Ulver célèbre sa grand’messe expérimentale


En vingt ans d’existence, peu présentent une discographie aussi éclectique que celle d’Ulver. C’est unanimement qu’ils sont reconnus insaisissables : comment deviner vers quels horizons ils vont dériver pour leur prochain album ? Ulver multiplie les références, les influences, les audaces. Rien n’est jamais acquis, tout reste à conquérir. Et pourtant, il y a bien dans la variété des œuvres du groupe, cette patte – cette grosse patte de loup – qui pose son empreinte. Car dans la variété des expérimentations et des genres – metal, jazz, électronique, ambient, rock, classique – Ulver cherche le juste équilibre entre le chaos et la mélodie, d’où s’élèvera une émotion.

Depuis le schizophrénique Blood Inside, le ton des albums d’Ulver s’est indéniablement apaisé : l’intimiste Shadows Of The Sun changeait d’abord radicalement la donne, ouvrait un paysage atmosphérique aux tons lumineux torturés ; Wars Of The Roses, d’abord très direct avec sa première moitié rock, n’était finalement qu’une couverture pour expérimenter de nouvelles ambiances plus limpides que son prédécesseur. Le dénominateur commun de ses albums, c’est une plus grande accessibilité de la musique d’Ulver. Ce terme n’est pas à prendre dans le sens habituel : Ulver maîtrise mieux ses instincts pour laisser respirer l’essence de sa musique au lieu de la brouiller dans un afflux de sons. Et il y a un corollaire : les saturations ont tendance à disparaître, les éléments metal se raréfient.

Messe I.X – VI.X s’inscrit dans cette évolution. Mais comme toujours avec Ulver, ce nouvel opus a une identité bien différenciée : les Norvégiens s’exposent dans l’univers de la musique classique contemporaine. C’est un monde qui les influence depuis longtemps – les musiciens y explicitent régulièrement leurs références -, mais cette fois Ulver s’immerge quasi-complètement. A l’origine de l’album est un projet de collaboration avec l’Orchestre de Chambre de Tromsø (ville du nord de la Norvège) : le groupe travaille sur de nouvelles compositions pour une représentation, en collaboration avec Martin Romberg qui les a assisté sur les arrangements pour l’orchestre. Puis le projet, enregistré en live puis retravaillé, a donné naissance à Messe I.X – VI.X.
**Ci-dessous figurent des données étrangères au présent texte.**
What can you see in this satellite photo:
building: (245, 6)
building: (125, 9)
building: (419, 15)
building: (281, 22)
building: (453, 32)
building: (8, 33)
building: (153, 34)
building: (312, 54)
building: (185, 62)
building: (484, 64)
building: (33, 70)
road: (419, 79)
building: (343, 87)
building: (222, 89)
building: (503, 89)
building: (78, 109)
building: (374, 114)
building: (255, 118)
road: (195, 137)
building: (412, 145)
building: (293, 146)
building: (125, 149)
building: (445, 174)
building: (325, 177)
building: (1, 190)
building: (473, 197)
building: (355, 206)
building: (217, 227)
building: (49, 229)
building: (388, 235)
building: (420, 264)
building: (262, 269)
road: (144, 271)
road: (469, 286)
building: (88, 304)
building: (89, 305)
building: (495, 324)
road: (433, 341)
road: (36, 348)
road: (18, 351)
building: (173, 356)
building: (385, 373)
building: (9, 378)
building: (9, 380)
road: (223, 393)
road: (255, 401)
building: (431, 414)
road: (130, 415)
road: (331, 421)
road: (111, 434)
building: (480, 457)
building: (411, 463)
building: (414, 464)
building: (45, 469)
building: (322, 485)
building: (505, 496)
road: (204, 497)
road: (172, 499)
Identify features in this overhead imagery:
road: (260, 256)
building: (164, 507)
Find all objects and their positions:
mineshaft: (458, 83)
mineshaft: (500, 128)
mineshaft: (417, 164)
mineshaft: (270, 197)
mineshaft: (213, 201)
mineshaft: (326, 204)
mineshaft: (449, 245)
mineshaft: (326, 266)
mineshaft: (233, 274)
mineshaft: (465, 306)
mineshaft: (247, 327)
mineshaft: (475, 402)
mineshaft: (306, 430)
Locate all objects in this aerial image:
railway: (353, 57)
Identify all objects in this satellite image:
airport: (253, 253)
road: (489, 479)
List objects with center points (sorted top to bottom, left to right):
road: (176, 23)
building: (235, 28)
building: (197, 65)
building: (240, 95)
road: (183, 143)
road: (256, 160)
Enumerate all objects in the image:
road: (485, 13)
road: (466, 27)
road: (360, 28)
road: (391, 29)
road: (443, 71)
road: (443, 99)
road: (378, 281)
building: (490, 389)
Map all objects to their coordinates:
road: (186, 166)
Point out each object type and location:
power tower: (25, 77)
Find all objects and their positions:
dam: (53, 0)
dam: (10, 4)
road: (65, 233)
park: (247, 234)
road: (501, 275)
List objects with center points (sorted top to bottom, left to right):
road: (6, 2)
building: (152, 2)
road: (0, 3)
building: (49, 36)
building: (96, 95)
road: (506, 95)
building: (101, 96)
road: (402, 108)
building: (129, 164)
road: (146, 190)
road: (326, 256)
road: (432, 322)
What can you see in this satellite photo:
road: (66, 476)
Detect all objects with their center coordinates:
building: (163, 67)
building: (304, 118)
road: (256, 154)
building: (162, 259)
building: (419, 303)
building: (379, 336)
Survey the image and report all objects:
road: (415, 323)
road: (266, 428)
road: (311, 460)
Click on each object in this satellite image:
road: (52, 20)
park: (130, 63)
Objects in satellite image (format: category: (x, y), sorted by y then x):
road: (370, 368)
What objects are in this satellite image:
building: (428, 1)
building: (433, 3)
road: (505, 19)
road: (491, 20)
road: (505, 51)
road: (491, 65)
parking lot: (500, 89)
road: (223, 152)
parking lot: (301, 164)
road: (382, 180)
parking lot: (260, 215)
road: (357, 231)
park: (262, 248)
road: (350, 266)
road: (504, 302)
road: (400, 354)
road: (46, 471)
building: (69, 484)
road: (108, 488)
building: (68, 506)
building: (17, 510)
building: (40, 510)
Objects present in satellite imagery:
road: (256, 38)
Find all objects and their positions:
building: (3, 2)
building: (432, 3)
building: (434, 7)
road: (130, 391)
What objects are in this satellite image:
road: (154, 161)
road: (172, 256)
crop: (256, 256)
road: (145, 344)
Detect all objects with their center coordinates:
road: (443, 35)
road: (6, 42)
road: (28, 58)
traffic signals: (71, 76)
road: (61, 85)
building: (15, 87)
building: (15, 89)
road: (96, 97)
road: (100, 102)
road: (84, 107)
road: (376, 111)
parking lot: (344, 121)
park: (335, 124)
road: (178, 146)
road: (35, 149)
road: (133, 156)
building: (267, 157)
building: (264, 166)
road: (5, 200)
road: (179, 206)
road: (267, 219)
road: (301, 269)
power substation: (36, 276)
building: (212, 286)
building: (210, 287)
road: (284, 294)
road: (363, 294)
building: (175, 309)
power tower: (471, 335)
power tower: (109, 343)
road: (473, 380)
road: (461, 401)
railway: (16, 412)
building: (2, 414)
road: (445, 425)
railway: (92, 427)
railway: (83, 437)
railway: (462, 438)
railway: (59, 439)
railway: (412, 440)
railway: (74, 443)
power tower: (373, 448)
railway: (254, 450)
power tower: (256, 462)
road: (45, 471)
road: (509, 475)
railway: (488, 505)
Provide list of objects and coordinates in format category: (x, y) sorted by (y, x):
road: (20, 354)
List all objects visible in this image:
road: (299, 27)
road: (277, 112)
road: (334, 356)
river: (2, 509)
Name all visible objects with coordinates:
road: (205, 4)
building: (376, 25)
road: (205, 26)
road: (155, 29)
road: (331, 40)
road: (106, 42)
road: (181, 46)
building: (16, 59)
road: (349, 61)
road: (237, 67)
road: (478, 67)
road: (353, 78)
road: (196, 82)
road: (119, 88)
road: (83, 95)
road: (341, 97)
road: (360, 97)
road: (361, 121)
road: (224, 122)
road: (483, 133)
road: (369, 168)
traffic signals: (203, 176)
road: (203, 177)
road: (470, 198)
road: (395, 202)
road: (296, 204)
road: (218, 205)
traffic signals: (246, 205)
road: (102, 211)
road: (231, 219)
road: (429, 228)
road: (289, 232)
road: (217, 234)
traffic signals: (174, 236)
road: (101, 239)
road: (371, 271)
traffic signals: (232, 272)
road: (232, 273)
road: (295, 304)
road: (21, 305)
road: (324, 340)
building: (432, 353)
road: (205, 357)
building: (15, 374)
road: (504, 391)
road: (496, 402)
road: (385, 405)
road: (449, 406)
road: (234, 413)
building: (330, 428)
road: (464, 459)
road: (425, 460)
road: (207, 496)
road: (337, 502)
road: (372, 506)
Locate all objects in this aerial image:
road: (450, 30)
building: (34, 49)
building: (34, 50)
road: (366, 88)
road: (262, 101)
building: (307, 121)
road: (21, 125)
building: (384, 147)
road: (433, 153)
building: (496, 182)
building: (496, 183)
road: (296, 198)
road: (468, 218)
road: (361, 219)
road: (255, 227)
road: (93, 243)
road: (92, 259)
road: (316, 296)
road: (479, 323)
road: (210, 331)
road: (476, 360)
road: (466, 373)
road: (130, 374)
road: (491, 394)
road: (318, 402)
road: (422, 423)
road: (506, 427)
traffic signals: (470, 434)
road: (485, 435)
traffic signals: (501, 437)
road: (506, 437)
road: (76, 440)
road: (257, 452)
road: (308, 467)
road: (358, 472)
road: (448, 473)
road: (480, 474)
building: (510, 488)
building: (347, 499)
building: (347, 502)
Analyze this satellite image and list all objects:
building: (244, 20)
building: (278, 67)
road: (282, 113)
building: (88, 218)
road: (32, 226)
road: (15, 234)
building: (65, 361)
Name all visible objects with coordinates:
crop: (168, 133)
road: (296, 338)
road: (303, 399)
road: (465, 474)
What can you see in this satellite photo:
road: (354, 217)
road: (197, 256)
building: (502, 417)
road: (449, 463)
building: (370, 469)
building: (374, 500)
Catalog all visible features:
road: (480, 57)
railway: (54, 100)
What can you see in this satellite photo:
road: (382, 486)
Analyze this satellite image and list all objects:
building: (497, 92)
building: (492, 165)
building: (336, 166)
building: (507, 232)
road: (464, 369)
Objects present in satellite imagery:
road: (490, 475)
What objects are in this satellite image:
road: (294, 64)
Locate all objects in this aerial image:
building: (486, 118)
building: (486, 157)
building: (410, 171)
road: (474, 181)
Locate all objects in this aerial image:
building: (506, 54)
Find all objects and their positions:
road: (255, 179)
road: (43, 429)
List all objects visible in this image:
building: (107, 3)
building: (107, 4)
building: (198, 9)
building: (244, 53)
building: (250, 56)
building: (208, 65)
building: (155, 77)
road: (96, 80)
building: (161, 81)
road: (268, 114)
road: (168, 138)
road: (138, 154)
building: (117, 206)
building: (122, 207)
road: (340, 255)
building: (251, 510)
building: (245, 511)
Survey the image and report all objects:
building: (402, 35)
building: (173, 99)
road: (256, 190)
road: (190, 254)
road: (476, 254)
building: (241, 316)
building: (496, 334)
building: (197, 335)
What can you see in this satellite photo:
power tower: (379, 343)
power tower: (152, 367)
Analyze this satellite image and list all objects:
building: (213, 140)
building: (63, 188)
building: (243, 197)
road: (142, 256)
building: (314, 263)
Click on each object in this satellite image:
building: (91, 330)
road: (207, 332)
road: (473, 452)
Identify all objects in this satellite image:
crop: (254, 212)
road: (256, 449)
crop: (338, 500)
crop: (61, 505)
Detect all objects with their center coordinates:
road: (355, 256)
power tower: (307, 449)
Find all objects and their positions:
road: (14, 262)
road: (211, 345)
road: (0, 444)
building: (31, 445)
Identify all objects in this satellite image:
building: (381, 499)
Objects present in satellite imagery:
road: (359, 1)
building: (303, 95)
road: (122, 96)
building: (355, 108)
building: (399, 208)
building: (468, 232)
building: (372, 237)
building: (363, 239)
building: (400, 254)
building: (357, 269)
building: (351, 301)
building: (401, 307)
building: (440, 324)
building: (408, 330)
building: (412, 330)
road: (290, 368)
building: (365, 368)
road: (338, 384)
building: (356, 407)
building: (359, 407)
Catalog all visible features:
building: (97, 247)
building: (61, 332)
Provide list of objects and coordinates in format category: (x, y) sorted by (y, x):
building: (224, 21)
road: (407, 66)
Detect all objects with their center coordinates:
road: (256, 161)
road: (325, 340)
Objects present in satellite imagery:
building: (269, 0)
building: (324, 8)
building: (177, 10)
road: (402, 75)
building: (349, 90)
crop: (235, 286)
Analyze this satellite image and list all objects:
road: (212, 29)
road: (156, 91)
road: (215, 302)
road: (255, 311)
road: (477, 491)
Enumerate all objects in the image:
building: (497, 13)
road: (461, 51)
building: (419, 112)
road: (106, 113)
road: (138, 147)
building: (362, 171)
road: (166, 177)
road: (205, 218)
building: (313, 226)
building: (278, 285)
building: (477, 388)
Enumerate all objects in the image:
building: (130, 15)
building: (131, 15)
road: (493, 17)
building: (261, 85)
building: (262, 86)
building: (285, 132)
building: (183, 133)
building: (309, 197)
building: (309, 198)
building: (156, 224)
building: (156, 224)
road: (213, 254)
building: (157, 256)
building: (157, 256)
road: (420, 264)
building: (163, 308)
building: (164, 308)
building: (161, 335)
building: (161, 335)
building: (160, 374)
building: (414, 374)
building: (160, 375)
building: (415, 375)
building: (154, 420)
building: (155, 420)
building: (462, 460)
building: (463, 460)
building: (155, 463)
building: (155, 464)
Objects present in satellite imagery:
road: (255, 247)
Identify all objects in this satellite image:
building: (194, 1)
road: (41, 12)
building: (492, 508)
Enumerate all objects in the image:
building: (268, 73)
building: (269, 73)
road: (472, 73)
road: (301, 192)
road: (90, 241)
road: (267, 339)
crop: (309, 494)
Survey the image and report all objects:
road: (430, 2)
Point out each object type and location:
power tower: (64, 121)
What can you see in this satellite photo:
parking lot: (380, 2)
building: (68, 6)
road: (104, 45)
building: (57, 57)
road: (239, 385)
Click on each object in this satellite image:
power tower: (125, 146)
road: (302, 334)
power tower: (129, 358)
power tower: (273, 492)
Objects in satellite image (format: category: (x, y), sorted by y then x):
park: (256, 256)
« As Syrians Pour In, Lebanon Grapples With Ghosts Of A Bloody Past » ouvre cet opus : douze minutes de quasi pur classique. La composition monte progressivement avec une intensité dramatique : l’interprétation est sensible, profitant d’une qualité sonore excellente. La musique, expressive, juxtapose les mouvements qui évoquent des images suggérées par le titre et les faits tragiques auxquels il fait référence (il s’agit d’un article publié par Reuters au sujet des réfugiés Syriens au Liban). La facette cinématographique d’Ulver ressurgit immanquablement. Mais surtout, comme Ulver cite largement dans son communiqué de presse ses influences pour cet album en autant de clés données pour comprendre leur travail en profondeur : « Souvenez-vous de la Symphonie n°3 de Górecki : Symphony Of The Sorrowful Songs. Elle nous a hanté pendant des années, et elle le fera probablement toujours. »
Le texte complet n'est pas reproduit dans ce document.